IoT (Internet of Things) allows industry devices to be sensed and controlled remotely, resulting in better efficiency, accuracy and economic benefit. With the new wave of the forth industry revolution, the IoT-based integration of physical systems and information systems is gaining momentum. The massive real-time IoT data opens up a new horizon of industry automation with decentralized sensing, reasoning and response (Cheng et al., 2016). Let us examine a partial but typical scenario of such change with anexample of anomaly detection in a power plant. In a power plant, there are hundreds of machines running continuously and many thousands of sensors deployed to monitor machine status in real-time. The status attributes correlate with each other in multiple ways, and indicate equipment status and anomalies. Let us take the primary air fan (PAF) unit as an example. A PAF is currently equipped with 44 sensors, which continuously generate stream data, such as temperature and vibration of fan bearing. Figure 1 shows a partial process to detect anomalies in a PAF.

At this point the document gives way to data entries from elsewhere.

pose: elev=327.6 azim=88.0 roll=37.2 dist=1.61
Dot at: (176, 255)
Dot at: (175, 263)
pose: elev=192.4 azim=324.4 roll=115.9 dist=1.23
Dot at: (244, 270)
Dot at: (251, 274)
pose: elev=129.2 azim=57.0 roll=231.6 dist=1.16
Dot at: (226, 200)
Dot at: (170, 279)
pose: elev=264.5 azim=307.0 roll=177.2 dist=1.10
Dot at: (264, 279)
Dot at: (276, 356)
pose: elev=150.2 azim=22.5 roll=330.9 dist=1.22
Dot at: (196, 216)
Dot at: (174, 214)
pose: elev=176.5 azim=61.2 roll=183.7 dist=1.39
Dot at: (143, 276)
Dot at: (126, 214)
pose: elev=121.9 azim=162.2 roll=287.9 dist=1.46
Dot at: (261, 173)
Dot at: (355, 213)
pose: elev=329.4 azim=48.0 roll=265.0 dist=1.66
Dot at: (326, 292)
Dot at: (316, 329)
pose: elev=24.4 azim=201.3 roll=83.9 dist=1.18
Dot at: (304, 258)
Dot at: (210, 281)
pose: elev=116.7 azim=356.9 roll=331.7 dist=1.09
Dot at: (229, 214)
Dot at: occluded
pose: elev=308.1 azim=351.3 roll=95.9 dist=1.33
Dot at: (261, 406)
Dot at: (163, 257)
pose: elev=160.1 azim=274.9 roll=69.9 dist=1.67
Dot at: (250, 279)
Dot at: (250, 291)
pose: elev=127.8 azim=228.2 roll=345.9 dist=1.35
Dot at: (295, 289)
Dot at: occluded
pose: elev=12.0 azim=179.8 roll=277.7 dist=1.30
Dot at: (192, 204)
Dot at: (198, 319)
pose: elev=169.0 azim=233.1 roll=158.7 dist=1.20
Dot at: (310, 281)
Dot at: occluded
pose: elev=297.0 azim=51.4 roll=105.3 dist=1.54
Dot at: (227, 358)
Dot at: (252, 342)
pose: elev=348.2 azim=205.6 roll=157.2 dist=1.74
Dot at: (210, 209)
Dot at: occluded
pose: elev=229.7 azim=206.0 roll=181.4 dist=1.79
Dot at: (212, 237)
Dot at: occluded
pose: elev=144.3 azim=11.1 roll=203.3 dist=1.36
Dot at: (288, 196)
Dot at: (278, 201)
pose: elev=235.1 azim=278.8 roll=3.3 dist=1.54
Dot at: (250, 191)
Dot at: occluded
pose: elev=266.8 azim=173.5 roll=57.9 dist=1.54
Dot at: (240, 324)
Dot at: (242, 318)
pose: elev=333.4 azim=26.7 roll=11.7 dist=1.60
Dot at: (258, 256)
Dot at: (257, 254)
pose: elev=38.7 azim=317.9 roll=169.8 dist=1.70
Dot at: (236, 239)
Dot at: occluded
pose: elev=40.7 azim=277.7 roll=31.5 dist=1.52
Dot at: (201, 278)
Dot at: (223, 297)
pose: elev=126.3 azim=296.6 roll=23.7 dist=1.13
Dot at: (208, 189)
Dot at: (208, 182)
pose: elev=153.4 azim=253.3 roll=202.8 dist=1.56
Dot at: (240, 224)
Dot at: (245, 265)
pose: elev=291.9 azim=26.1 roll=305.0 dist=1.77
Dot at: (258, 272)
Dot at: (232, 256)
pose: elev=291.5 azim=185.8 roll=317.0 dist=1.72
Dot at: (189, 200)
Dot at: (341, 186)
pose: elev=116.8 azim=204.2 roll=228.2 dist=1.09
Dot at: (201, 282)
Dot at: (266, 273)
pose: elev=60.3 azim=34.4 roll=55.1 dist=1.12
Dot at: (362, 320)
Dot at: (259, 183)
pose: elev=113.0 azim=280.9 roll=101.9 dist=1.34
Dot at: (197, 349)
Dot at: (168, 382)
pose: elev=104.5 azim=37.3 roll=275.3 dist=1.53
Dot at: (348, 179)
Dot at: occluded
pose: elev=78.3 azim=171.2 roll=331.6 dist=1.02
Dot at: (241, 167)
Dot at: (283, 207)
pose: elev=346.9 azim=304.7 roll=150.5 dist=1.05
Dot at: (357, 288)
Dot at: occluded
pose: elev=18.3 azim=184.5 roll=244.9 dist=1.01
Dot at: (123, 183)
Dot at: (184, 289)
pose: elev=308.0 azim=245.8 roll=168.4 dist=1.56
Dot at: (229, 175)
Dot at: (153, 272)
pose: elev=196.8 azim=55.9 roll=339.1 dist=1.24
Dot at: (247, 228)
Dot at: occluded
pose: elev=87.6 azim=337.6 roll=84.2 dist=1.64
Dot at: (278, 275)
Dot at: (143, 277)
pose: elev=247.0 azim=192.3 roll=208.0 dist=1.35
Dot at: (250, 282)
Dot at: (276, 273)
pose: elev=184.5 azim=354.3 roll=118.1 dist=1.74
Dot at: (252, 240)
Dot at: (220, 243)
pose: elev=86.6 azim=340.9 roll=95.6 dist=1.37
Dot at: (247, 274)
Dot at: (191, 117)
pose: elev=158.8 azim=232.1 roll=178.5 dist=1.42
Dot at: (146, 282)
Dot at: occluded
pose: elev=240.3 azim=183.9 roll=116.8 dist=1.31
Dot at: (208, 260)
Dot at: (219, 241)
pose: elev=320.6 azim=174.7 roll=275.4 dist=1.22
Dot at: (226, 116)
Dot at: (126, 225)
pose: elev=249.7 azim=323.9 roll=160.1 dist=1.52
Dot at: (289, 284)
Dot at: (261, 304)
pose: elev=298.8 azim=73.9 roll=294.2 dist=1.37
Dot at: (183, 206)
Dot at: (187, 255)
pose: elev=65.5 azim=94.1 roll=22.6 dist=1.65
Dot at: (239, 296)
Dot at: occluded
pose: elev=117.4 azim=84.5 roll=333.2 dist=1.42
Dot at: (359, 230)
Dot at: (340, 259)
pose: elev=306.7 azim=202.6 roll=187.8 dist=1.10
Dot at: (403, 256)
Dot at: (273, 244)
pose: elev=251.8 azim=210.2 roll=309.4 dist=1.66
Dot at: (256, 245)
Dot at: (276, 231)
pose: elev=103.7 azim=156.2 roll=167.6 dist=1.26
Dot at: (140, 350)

If the air pressure decreases by 4kPa, an air pressure decrease can be identified. An air pressure decrease may cause fan stall, fan surge, or temporarily nothing. With the decrease, a fan stall can be further identified if the bearing vibration increases by over 0.045mm/s and the motor electricity decreases by over 5A, all at the same time. A fan surge can be confirmed if an air pressure decrease happens and the motor electricity decreases by over 20A. Traditionally, model-based approaches are commonly used by predefining a set of rules based on such analysis as stated above. However, the correlations among sensors can be dynamic and time-varying, which affect the results of anomaly detection. As Figure 1 implies, the predefined rules only consider a part of sensor correlations, neglecting some sensors (showed as gray ovals) that potentially interrelate at run-time. For example, when air pressure decreases by 4kPa and degree of valve control decreases by 10%, the pressure decrease is actually normal. And when air pressure decreases by 4kPa and the motor electricity decreases by over 20A, a fan surge will mostly happen instead of fan stall. In this case, fixed rules cannot capture anomalies accurately due to dynamic and time-varying sensor correlations. It is meaningful to take these dynamic factors into consideration to achieve more efficient and effective anomaly detection. Data-driven analysis can find out and set up new correlations among sensors, and we want to use such analysis results to refine the fixed rules at runtime, and enrich the rule set afterwards. The lower right part of Figure 1 illustrates more possibilities brought up by such dynamic correlation for more elaborate anomaly detection.
Possible anomalies due to air pressure decrease: A real case
We advocate a decentralized and service-based approach to dynamically correlating the sensor data and generating higher-level events between sensors and applications (Han, Liu, Su, Zhu, & Zhang, 2016). Service-oriented paradigm has been seen as a mainstream approach for building large-scale distributed software systems. To decouple data to be shared from their sources, the concept of “data as service” or “data service” is proposed, which can provide semantically richer view and advanced querying functionality. The abstraction of sensor data services also gives us good opportunities to examine ways to build business applications in an IoT environment. Traditional business applications usually follow the “request-and-response” pattern. However, an IoT application can be more ad hoc and reactive. Industrial sensors generate successive on-site big stream data. It turns impractical for human beings to grasp the whole status with the traditional way of top-down programming and request-response thinking. Sporadic events are generated from the dynamic correlations of decentralized sensors along with environmental changes. Due to these new intrinsic features, an IoT application should be more situational and proactive by capturing dynamic correlations of multiple sensors and responding to various stimuli automatically.